AIM OF THE EXERCISE:
Return each line from the items below that contains the word "годы". Letter case counts, so only lines where the word appears with the same capitalization qualify.

%%

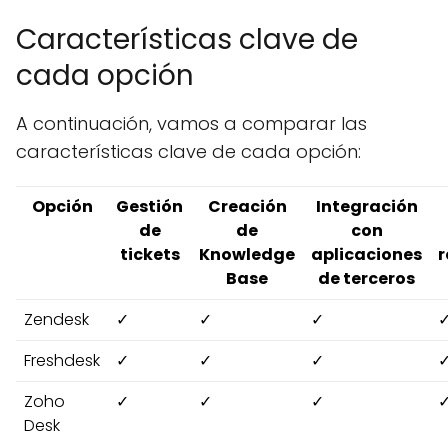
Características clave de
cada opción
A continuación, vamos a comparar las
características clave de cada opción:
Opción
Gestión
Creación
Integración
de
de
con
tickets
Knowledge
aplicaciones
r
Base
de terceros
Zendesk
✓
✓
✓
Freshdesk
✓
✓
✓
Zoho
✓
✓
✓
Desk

%%
%%

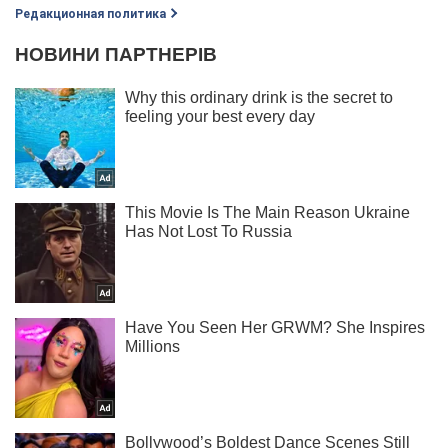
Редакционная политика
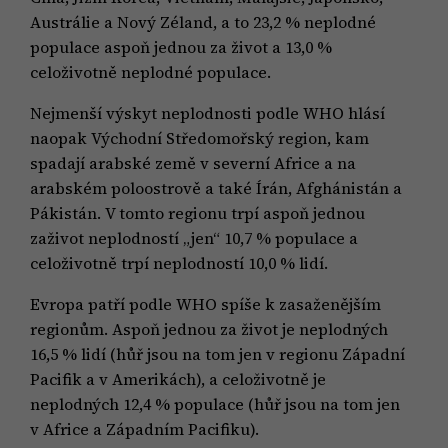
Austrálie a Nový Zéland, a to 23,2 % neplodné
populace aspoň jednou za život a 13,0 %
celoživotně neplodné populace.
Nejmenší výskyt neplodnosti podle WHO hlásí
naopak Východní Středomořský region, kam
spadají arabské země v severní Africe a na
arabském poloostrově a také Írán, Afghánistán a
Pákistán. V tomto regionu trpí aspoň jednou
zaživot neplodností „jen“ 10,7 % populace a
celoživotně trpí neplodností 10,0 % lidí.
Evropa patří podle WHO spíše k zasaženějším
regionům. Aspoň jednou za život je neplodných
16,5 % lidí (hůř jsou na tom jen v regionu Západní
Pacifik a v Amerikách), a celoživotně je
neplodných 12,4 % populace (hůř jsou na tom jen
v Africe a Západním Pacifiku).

%%
%%

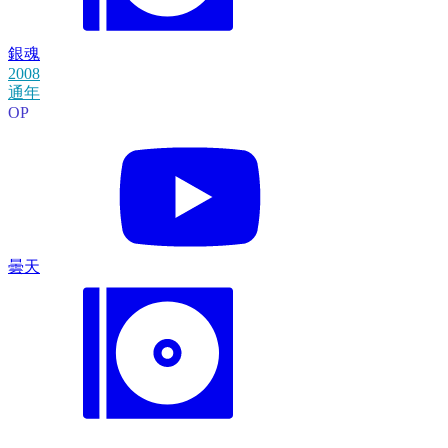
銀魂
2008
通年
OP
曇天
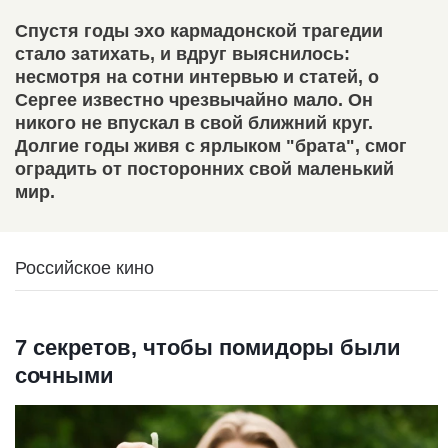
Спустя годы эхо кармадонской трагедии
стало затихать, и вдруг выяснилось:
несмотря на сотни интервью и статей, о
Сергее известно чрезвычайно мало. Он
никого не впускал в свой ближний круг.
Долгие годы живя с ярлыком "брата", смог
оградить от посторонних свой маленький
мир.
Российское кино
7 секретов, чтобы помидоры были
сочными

%%

EXERCISE ANSWER:
Спустя годы эхо кармадонской трагедии
Долгие годы живя с ярлыком "брата", смог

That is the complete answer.